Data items

========================================================================

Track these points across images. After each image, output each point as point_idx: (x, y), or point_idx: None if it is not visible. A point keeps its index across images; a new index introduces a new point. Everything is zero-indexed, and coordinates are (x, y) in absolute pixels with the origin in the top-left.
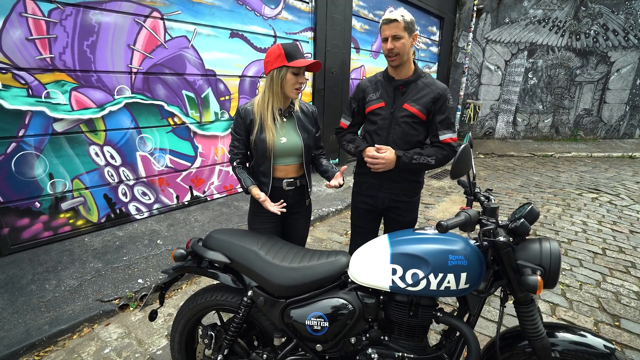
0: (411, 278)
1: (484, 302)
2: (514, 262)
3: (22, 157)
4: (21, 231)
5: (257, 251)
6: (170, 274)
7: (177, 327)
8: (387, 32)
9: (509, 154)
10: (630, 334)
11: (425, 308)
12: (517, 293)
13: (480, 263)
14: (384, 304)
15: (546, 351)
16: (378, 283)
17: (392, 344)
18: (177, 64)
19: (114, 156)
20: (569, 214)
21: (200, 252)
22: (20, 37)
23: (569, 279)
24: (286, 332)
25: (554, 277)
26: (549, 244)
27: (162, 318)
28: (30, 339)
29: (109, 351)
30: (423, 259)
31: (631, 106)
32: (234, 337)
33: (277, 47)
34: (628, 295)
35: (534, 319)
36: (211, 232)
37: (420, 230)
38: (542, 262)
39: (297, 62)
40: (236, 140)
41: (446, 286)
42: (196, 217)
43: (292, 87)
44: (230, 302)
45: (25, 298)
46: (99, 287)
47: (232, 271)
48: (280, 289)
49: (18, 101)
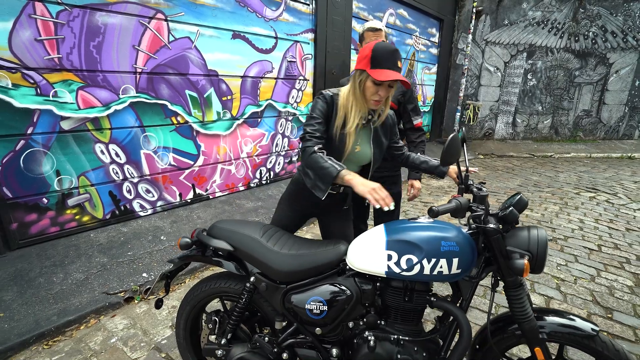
0: (406, 263)
1: (475, 288)
2: (503, 248)
3: (31, 154)
4: (29, 226)
5: (259, 239)
6: (175, 263)
7: (182, 314)
8: (372, 38)
9: (508, 155)
10: (621, 326)
11: (420, 293)
12: (506, 278)
13: (471, 250)
14: (380, 290)
15: (534, 332)
16: (374, 269)
17: (388, 328)
18: (180, 64)
19: (119, 154)
20: (566, 212)
21: (205, 241)
22: (30, 38)
23: (564, 273)
24: (287, 317)
25: (541, 262)
26: (536, 231)
27: (166, 310)
28: (40, 328)
29: (116, 340)
30: (417, 245)
31: (630, 107)
32: (237, 321)
33: (370, 46)
34: (621, 289)
35: (522, 302)
36: (215, 222)
37: (414, 219)
38: (530, 248)
39: (379, 72)
40: (318, 124)
41: (439, 271)
42: (199, 214)
43: (370, 96)
44: (233, 289)
45: (33, 290)
46: (104, 280)
47: (235, 259)
48: (282, 275)
49: (27, 100)
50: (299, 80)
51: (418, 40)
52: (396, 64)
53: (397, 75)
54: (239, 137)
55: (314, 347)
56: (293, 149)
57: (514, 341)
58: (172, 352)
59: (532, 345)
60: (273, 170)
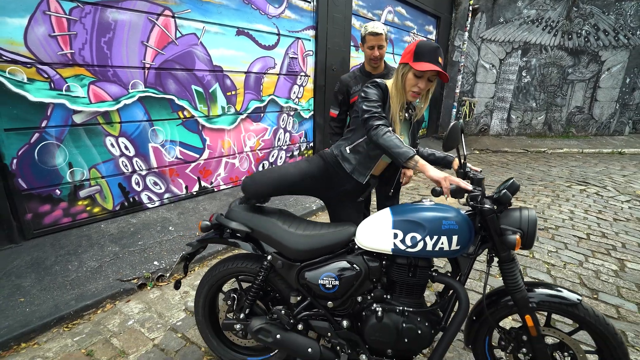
0: (410, 240)
1: (472, 264)
2: (497, 226)
3: (44, 146)
4: (43, 217)
5: (275, 221)
6: (194, 246)
7: (200, 293)
8: (374, 42)
9: (503, 150)
10: (606, 305)
11: (423, 269)
12: (500, 253)
13: (469, 229)
14: (386, 267)
15: (525, 302)
16: (381, 246)
17: (394, 301)
18: (186, 60)
19: (128, 147)
20: (557, 203)
21: (225, 223)
22: (44, 34)
23: (554, 259)
24: (301, 292)
25: (530, 238)
26: (527, 211)
27: (179, 295)
28: (59, 312)
29: (133, 323)
30: (420, 224)
31: (621, 104)
32: (254, 298)
33: (415, 42)
34: (607, 273)
35: (514, 275)
36: (232, 206)
37: (417, 202)
38: (522, 226)
39: (421, 64)
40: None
41: (440, 247)
42: (205, 206)
43: (409, 88)
44: (250, 269)
45: (51, 277)
46: (118, 268)
47: (252, 240)
48: (296, 254)
49: (41, 94)
50: (301, 76)
51: (415, 38)
52: (437, 59)
53: (436, 66)
54: (242, 131)
55: (326, 319)
56: (294, 144)
57: (507, 312)
58: (187, 332)
59: (522, 314)
60: (275, 164)
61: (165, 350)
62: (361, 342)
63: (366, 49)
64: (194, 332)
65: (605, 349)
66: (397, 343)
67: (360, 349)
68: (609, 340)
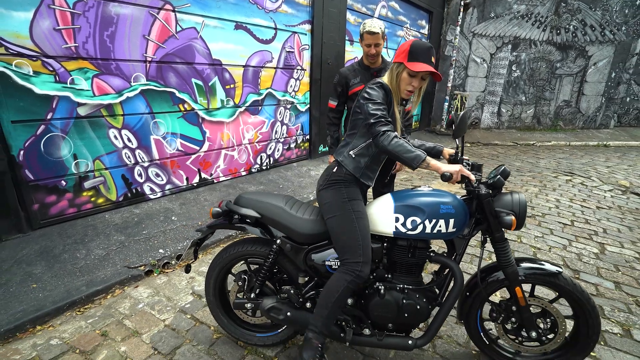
0: (411, 224)
1: (467, 244)
2: (493, 209)
3: (50, 138)
4: (49, 207)
5: (283, 207)
6: (204, 232)
7: (211, 275)
8: (371, 40)
9: (493, 143)
10: (586, 283)
11: (421, 250)
12: (494, 234)
13: (464, 212)
14: (387, 249)
15: (515, 275)
16: (384, 229)
17: (394, 280)
18: (187, 53)
19: (131, 139)
20: (544, 193)
21: (235, 209)
22: (49, 27)
23: (540, 243)
24: (308, 272)
25: (522, 219)
26: (517, 195)
27: (185, 280)
28: (71, 297)
29: (143, 306)
30: (420, 209)
31: (607, 98)
32: (264, 279)
33: (409, 41)
34: (588, 255)
35: (506, 252)
36: (241, 194)
37: (417, 187)
38: (514, 208)
39: (415, 64)
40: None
41: (438, 229)
42: (205, 197)
43: (404, 86)
44: (259, 252)
45: (60, 265)
46: (124, 255)
47: (261, 225)
48: (304, 237)
49: (47, 86)
50: (297, 70)
51: (408, 32)
52: (430, 59)
53: (430, 67)
54: (241, 124)
55: None
56: (291, 136)
57: (497, 286)
58: (196, 313)
59: (513, 286)
60: (273, 156)
61: (176, 330)
62: (364, 317)
63: (364, 45)
64: (203, 313)
65: (581, 314)
66: (397, 318)
67: (364, 324)
68: (584, 306)
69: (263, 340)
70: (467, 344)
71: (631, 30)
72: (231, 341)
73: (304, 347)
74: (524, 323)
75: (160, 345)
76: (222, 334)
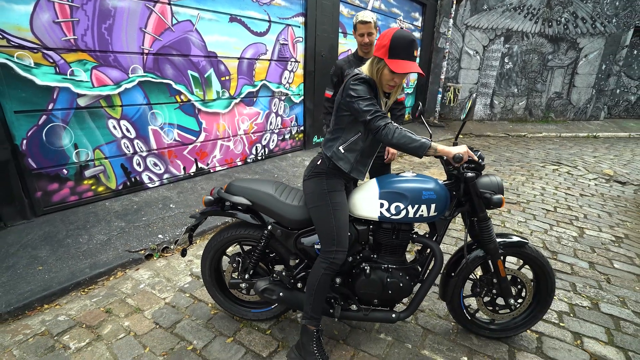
0: (394, 209)
1: (447, 225)
2: (478, 190)
3: (51, 128)
4: (51, 195)
5: (273, 194)
6: (197, 218)
7: (207, 257)
8: (363, 29)
9: (485, 134)
10: (562, 263)
11: (404, 232)
12: (480, 214)
13: (445, 197)
14: (373, 231)
15: (496, 250)
16: (369, 214)
17: (380, 260)
18: (182, 46)
19: (129, 129)
20: (531, 181)
21: (227, 197)
22: (48, 20)
23: (522, 228)
24: (299, 255)
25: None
26: (494, 177)
27: (184, 263)
28: (76, 278)
29: (144, 286)
30: (404, 195)
31: (597, 90)
32: (257, 261)
33: (388, 35)
34: (567, 238)
35: (490, 230)
36: (231, 182)
37: (402, 173)
38: (494, 189)
39: (398, 64)
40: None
41: (420, 214)
42: (202, 186)
43: (385, 82)
44: (252, 235)
45: (64, 249)
46: (125, 240)
47: (252, 211)
48: (293, 223)
49: (47, 78)
50: (291, 62)
51: (402, 24)
52: (412, 54)
53: (413, 67)
54: (236, 115)
55: None
56: (286, 127)
57: (478, 262)
58: (194, 292)
59: (495, 260)
60: (268, 146)
61: (176, 307)
62: (352, 295)
63: (357, 36)
64: (201, 292)
65: (542, 276)
66: (382, 294)
67: (351, 301)
68: (545, 268)
69: (257, 315)
70: (447, 316)
71: (621, 23)
72: (228, 316)
73: (302, 333)
74: (503, 293)
75: (162, 320)
76: (219, 310)
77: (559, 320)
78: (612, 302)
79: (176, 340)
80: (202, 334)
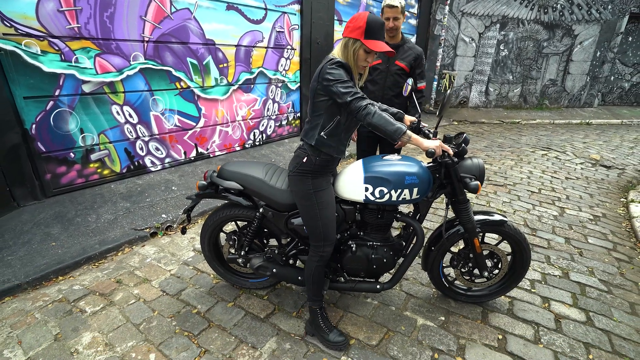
0: (378, 193)
1: (429, 206)
2: (458, 175)
3: (59, 113)
4: (60, 177)
5: (263, 179)
6: (193, 200)
7: (205, 234)
8: (389, 14)
9: (480, 121)
10: (540, 239)
11: (389, 212)
12: (459, 196)
13: (428, 180)
14: (360, 211)
15: (474, 229)
16: (355, 197)
17: (366, 237)
18: (181, 33)
19: (132, 115)
20: (519, 165)
21: (219, 183)
22: (53, 9)
23: (506, 208)
24: (290, 234)
25: (482, 180)
26: (477, 160)
27: (187, 240)
28: (87, 253)
29: (150, 260)
30: (387, 180)
31: (591, 77)
32: (251, 238)
33: (363, 18)
34: (548, 217)
35: (468, 211)
36: (223, 166)
37: (387, 156)
38: (475, 172)
39: (373, 43)
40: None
41: (403, 197)
42: (202, 169)
43: (360, 62)
44: (246, 215)
45: (74, 227)
46: (131, 220)
47: (244, 194)
48: (283, 206)
49: (53, 65)
50: (287, 49)
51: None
52: (384, 35)
53: (385, 46)
54: (234, 101)
55: None
56: (282, 114)
57: (457, 238)
58: (197, 265)
59: (472, 238)
60: (265, 132)
61: (180, 277)
62: (340, 269)
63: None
64: (204, 265)
65: (518, 251)
66: (367, 269)
67: (340, 274)
68: (521, 244)
69: (255, 284)
70: (429, 284)
71: (617, 9)
72: (228, 285)
73: (309, 312)
74: (478, 266)
75: (168, 288)
76: (220, 280)
77: (530, 287)
78: (581, 272)
79: (182, 305)
80: (205, 300)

========================================================================

WHAT YOU HAVE TO DO =>
Taking the entries above, write out exactly each line from the one holding "27: (162, 318)" to the one holding "48: (280, 289)", both included, and stop there.

RESPONSE =>
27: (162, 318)
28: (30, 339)
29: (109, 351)
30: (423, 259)
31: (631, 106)
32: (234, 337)
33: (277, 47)
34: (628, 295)
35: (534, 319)
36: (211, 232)
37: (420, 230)
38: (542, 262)
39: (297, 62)
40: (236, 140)
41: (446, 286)
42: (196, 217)
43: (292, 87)
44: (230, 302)
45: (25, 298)
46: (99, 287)
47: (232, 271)
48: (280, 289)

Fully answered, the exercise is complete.